This option adds support for grouping sets of processes together, for use with process control subsystems such as Cpusets, CFS, memory controls or device isolation.


- Documentation/scheduler/sched-design-CFS.txt   (CFS)
- Documentation/cgroups/ (features for grouping, isolation
                          and resource control)

Control Group 又稱為 cgroup 是主要的功能選項,接下來許多 cgroup subsystem 又稱為 controller 都是依賴在這個選項之下。

cgroup 的功能是讓 process 能夠分開在不同的 group 裡面,然後我們可以對每個 group 透過 controller 做不同的操作。


Namespace cgroup subsystem

Provides a simple namespace cgroup subsystem to provide hierarchical naming of sets of namespaces, for instance virtual servers and checkpoint/restart jobs.


Namespace controller 是讓 cgroup 去使用到 namespace 功能。

namespace 是另外一個主要的功能,等一下會做比較詳細的說明,這裡先跳過。


Freezer cgroup subsystem

Provides a way to freeze and unfreeze all tasks in a cgroup.

看一下大概就知道這是用來凍結所有 process 的東西。


Cpuset support

This option will let you create and manage CPUSETs which allow dynamically partitioning a system into sets of CPUs and Memory Nodes and assigning tasks to run only within those sets. This is primarily useful on large SMP or NUMA systems.

簡單說就是指定 process 能夠跑在哪一個 CPU 上面。


Simple CPU accounting cgroup subsystem

Provides a simple Resource Controller for monitoring the total CPU consumed by the tasks in a cgroup.

統計每個 process 的 CPU 使用量。


Resource counters

This option enables controller independent resource accounting infrastructure that works with cgroups.



Memory resource controllers for Control Groups

Provides a memory resource controller that manages both anonymous memory and page cache. (See Documentation/cgroups/memory.txt)

Note that setting this option increases fixed memory overhead associated with each page of memory in the system. By this, 8(16)bytes/PAGE_SIZE on 32(64)bit system will be occupied by memory usage tracking struct at boot. Total amount of this is printed out at boot.

Only enable when you're ok with these trade offs and really sure you need the memory resource controller. Even when you enable this, you can set "cgroup_disable=memory" at your boot option to disable memory resource controller and you can avoid overheads. (and lose benefits of memory resource controller)

This config option also selects MM_OWNER config option, which could in turn add some fork/exit overhead.



Group CPU scheduler

This feature lets CPU scheduler recognize task groups and control CPU bandwidth allocation to such task groups. It uses cgroups to group tasks.

Process 的 CPU 排程的控制。


Namespaces support

Provides the way to make tasks work with different objects using the same id. For example same IPC id may refer to different objects or same user id or pid may refer to different tasks when used in different namespaces.

讓容器裡面可以使用跟容器外面一樣的 ID ,例如 Process ID / User ID / IPC ID,


例如,容器內有 init 它的 PID 是 1,容器外面也有 init 它的 PID 也是 1, 但是容器裡面的 init 從容器外面來看就不是 1 了,而是其它的數字。

來實際看一下 init 的例子。


UTS namespace

In this namespace tasks see different info provided with the uname() system call

讓容器內的 uname 跑出不一樣的結果。(以 sudo lxc-start -n wheezy-sh4 裡面的 uname -m 為例)

+ + + + + + +

> **作答要求**: 請列出上方 cgroup 說明文本中提及的全部 Documentation 文件路徑。 其後所附清單為另一份獨立資料,與上方文本內容無關。

> **提供資料**:

+ + + + + + +

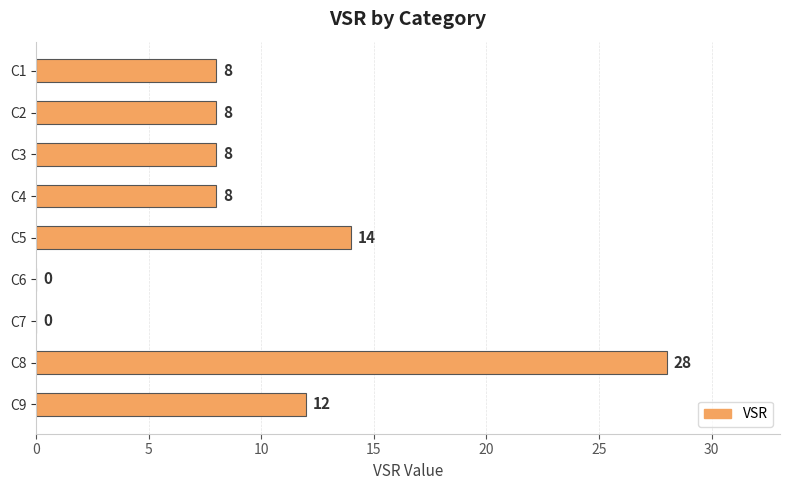

Which has a higher value, C8 or C9?

C8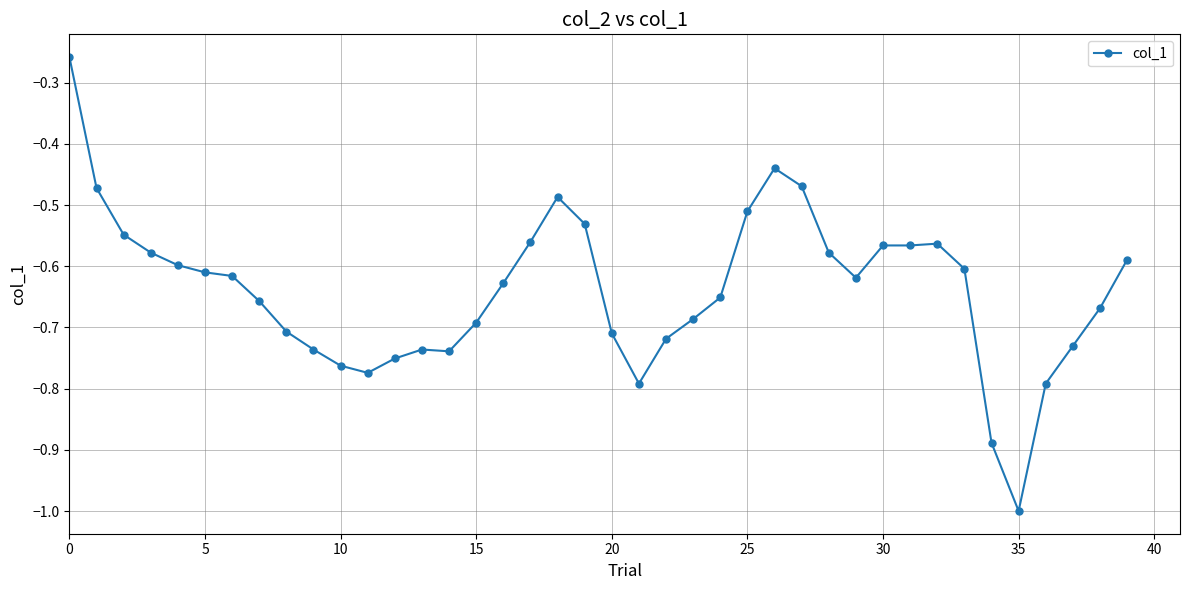

What is the minimum value shown in the chart?

-1.0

+ + + + + + +

> **參考解答**:
Documentation/scheduler/sched-design-CFS.txt
Documentation/cgroups/
Documentation/cgroups/memory.txt